Though there has been a significant drop in small arms sales to third states this year, which the GKKE welcomed, the organization pointed out that 60 percent of the total approved arms exports still went to third states in the first half of 2018 — the same proportion as in 2017.
What can the government do?
The GKKE also rejected the argument that the global nature of the arms industry made controlling exports impossible. "If it really wanted to pursue a restrictive arms export policy, it could do it," said Max Mutschler, the GKKE's arms export specialist.

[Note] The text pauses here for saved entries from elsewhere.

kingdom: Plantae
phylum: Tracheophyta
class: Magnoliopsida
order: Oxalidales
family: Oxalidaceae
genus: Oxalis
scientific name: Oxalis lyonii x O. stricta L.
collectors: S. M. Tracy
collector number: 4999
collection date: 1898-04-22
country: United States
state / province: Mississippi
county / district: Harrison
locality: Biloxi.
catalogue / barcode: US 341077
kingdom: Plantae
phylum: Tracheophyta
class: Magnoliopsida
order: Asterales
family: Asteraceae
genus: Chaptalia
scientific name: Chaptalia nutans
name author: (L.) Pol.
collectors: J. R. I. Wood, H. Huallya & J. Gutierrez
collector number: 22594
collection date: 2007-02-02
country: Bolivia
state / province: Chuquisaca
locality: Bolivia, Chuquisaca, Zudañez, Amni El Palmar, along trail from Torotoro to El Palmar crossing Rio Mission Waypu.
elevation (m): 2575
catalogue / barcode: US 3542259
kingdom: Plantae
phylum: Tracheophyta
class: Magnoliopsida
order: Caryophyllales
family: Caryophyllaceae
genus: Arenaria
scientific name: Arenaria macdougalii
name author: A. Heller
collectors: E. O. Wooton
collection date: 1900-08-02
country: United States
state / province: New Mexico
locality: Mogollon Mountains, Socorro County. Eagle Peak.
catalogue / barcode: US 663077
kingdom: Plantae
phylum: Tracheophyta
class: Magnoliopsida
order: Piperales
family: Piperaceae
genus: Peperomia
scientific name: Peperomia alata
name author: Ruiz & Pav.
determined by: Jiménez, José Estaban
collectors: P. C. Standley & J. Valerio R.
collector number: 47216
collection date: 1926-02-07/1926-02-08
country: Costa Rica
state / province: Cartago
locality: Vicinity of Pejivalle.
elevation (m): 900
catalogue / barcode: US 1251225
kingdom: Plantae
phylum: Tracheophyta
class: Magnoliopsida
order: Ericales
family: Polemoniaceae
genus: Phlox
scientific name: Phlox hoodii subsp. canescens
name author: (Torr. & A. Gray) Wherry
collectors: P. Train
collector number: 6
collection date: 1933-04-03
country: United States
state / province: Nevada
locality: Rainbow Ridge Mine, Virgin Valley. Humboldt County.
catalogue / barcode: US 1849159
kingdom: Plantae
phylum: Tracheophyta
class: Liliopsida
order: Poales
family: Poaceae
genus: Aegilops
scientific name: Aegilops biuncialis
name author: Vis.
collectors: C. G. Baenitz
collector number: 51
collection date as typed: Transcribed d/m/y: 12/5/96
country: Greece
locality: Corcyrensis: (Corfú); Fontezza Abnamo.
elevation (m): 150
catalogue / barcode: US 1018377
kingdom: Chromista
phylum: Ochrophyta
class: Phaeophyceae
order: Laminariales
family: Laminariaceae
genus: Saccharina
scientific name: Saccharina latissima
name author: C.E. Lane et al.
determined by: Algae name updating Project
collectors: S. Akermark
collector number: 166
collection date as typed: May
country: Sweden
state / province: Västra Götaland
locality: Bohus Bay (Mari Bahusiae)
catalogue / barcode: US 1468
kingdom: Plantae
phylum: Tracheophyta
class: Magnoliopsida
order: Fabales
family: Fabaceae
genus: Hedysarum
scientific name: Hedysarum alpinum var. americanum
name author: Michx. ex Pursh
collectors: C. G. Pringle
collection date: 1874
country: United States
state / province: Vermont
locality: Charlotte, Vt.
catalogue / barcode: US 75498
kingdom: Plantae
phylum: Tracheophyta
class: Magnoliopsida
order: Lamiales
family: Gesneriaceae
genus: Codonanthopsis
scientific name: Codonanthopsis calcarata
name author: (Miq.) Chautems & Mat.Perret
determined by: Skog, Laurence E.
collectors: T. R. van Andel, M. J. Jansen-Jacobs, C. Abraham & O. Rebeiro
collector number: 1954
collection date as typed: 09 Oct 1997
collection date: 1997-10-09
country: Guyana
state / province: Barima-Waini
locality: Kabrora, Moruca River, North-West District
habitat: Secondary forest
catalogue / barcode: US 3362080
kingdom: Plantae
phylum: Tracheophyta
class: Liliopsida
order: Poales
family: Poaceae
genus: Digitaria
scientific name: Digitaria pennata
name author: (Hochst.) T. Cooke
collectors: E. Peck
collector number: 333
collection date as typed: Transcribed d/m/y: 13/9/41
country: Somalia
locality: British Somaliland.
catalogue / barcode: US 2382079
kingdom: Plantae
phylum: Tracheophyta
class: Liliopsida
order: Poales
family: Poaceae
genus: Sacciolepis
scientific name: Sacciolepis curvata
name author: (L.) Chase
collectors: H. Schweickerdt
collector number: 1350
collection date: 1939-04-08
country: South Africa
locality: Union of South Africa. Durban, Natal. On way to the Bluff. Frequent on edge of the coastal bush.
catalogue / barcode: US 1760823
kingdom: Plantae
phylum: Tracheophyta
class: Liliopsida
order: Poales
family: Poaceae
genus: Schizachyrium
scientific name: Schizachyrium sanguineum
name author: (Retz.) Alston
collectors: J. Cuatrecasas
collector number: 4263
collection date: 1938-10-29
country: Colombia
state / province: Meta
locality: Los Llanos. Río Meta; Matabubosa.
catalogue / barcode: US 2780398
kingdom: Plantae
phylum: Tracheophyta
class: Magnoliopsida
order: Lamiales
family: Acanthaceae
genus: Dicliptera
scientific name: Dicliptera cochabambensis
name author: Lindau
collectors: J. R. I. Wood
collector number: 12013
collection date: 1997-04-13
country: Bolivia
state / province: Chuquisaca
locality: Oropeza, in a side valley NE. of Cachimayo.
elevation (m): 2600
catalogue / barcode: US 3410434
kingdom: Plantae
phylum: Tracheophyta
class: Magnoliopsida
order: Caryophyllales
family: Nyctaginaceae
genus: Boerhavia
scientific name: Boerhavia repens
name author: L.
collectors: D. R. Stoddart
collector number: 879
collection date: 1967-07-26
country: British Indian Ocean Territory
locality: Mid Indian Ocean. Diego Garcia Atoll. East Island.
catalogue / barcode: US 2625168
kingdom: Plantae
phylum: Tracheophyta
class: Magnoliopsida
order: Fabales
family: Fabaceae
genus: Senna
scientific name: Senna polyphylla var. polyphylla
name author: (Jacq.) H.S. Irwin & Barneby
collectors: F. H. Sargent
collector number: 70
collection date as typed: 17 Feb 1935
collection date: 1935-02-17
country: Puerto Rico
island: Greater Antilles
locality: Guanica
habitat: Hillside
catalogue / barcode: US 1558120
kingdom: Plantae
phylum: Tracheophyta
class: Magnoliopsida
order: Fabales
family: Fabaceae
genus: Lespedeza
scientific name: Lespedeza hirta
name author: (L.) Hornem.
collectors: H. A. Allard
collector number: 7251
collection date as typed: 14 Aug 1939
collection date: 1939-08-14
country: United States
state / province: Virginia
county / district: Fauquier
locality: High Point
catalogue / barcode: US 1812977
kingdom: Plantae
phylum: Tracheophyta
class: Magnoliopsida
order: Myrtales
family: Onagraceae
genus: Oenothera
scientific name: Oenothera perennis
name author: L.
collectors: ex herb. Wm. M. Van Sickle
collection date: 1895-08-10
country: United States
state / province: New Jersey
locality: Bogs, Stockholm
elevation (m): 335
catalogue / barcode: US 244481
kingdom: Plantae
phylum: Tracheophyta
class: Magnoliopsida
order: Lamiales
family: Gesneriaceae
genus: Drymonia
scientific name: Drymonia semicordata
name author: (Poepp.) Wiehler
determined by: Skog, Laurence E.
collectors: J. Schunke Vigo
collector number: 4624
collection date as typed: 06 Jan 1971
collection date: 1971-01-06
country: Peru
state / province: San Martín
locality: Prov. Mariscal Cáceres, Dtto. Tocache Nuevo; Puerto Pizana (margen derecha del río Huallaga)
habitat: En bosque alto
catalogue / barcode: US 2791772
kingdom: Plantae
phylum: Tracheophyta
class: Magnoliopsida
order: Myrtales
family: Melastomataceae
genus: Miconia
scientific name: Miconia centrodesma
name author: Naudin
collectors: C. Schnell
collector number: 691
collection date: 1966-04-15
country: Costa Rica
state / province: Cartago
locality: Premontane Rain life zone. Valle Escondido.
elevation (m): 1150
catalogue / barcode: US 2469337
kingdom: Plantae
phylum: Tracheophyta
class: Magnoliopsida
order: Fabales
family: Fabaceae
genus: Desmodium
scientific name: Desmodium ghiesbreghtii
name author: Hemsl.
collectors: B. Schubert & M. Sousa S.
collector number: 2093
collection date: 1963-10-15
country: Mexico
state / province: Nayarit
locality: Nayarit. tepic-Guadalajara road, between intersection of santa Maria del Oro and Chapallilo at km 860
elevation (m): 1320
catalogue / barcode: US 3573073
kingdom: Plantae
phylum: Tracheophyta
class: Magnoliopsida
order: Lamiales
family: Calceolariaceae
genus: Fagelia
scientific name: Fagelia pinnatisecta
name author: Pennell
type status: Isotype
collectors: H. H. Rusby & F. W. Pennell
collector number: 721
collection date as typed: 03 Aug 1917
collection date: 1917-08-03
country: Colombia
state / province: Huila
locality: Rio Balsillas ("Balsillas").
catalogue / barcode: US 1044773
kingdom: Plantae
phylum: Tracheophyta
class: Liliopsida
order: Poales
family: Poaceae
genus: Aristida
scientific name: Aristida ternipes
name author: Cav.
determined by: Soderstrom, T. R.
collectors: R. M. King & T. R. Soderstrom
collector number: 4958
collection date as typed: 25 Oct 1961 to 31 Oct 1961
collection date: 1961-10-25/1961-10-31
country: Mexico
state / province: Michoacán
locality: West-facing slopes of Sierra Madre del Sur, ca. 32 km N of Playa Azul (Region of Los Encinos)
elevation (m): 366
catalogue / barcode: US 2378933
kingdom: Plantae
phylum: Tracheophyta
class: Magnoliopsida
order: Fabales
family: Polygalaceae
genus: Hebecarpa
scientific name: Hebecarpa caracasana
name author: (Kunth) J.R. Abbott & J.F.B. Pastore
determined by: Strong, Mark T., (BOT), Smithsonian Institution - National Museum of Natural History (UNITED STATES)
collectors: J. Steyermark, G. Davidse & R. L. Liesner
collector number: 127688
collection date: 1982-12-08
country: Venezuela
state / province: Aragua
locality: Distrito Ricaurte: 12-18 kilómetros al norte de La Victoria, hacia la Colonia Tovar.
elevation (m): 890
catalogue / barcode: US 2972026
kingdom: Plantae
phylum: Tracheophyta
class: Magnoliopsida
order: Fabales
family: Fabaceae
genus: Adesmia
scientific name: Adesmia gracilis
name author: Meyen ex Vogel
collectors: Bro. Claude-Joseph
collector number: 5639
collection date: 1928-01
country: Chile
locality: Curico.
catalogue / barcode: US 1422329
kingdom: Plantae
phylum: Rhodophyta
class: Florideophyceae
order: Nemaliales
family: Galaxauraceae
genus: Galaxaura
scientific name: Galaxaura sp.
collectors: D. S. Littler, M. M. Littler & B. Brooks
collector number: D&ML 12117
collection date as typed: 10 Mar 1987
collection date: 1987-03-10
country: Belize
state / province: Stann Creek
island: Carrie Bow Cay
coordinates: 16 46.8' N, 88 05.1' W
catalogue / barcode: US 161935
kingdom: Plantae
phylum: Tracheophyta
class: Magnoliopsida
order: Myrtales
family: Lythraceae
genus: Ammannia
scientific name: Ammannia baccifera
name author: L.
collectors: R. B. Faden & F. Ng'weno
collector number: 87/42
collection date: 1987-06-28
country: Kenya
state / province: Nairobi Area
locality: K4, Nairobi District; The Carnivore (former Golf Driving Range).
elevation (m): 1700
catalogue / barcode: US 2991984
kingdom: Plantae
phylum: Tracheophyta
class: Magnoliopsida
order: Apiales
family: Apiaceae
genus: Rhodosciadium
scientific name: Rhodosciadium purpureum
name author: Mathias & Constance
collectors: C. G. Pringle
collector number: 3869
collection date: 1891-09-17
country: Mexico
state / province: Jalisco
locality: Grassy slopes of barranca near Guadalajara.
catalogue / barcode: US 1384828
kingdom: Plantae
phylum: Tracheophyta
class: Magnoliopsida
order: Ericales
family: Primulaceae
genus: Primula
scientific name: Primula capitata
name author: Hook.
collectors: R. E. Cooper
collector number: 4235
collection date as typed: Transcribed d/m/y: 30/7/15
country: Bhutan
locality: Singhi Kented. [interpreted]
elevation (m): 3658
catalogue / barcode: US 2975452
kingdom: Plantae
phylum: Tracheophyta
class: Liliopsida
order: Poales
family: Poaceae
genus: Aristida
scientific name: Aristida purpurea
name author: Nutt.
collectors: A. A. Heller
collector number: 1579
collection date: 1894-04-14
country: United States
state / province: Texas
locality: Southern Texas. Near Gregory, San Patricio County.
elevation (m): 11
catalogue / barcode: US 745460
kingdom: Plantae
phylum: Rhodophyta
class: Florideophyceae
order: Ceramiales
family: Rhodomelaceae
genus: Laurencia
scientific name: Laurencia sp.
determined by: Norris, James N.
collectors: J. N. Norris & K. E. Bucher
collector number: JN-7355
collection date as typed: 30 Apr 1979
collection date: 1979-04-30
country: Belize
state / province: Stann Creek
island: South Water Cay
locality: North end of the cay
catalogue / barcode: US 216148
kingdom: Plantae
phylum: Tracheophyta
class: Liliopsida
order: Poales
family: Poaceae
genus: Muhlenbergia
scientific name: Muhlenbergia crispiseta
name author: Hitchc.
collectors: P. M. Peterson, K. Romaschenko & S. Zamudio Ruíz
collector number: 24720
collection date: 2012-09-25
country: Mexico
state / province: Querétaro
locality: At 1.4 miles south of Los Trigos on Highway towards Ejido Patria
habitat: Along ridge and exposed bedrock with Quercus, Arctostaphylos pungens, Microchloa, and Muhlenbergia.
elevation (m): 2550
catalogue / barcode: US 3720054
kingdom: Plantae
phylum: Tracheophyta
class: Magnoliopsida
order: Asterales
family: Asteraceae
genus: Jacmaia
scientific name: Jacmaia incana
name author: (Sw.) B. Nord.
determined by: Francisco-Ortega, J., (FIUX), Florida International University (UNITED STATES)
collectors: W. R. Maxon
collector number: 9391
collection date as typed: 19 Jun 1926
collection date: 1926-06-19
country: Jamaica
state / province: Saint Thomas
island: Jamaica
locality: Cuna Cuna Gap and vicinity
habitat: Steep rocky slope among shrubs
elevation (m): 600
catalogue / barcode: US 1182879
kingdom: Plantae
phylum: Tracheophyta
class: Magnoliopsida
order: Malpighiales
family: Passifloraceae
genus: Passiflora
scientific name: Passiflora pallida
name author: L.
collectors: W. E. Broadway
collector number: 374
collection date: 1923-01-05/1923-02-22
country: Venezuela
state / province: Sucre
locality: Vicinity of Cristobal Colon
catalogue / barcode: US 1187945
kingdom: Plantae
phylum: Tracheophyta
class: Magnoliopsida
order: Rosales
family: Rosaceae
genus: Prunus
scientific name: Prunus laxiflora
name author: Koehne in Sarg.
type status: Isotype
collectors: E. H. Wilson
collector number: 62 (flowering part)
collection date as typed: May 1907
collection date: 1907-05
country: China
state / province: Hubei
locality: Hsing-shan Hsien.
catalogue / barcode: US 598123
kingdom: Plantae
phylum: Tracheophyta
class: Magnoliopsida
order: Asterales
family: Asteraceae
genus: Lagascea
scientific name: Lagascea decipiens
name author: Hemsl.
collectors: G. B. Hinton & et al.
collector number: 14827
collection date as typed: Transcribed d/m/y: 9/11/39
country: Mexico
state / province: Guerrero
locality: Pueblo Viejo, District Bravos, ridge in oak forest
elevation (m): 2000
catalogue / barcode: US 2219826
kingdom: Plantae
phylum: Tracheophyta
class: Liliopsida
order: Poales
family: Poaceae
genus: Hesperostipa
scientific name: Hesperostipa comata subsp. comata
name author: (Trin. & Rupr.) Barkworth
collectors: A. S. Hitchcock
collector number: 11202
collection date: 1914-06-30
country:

He offered some suggestions: arms exports to third states could be banned, with permits only granted in special, expressly stated circumstances, such as to support United Nations missions. Another option would be to make legally binding the political principles that guide the German government when granting arms export permits, and which, Mutschler said, are "very good."
Katja Keul, arms policy spokeswoman for the Green party, also believed there was plenty the German government could do: for instance, German citizens can be required to get a permit to travel abroad to consult or advise a foreign arms company. "The Americans regulate this," she told DW. "American citizens from arms companies are forbidden from switching to foreign firms. And Rheinmetall is exploiting this gap massively."
But Joachim Pfeiffer, economic spokesman for Merkel's Christian Democratic Union (CDU) in the Bundestag, argued that the arms sales for Saudi Arabia are still important for Germany. "I think it's wrong and dangerous to break off all communications and then to unilaterally withdraw approved arms exports," he told DW in an email. "Germany would be shooting itself in the foot and would lose credibility. Saudi Arabia remains an important strategic pillar in the Middle East. ... The West cannot afford to easily give up its influence on states in the Middle East. Other countries, like Russia, are always ready to fill that gap."
Keul didn't buy this. "Even the chancellor isn't claiming anymore that Saudi Arabia is an important strategic partner," she said. "We can see that from the fact that they're saying they want to be more restrictive. It's become clear that a strategic partnership, in the sense that they want to arm [the Saudis] isn't really productive."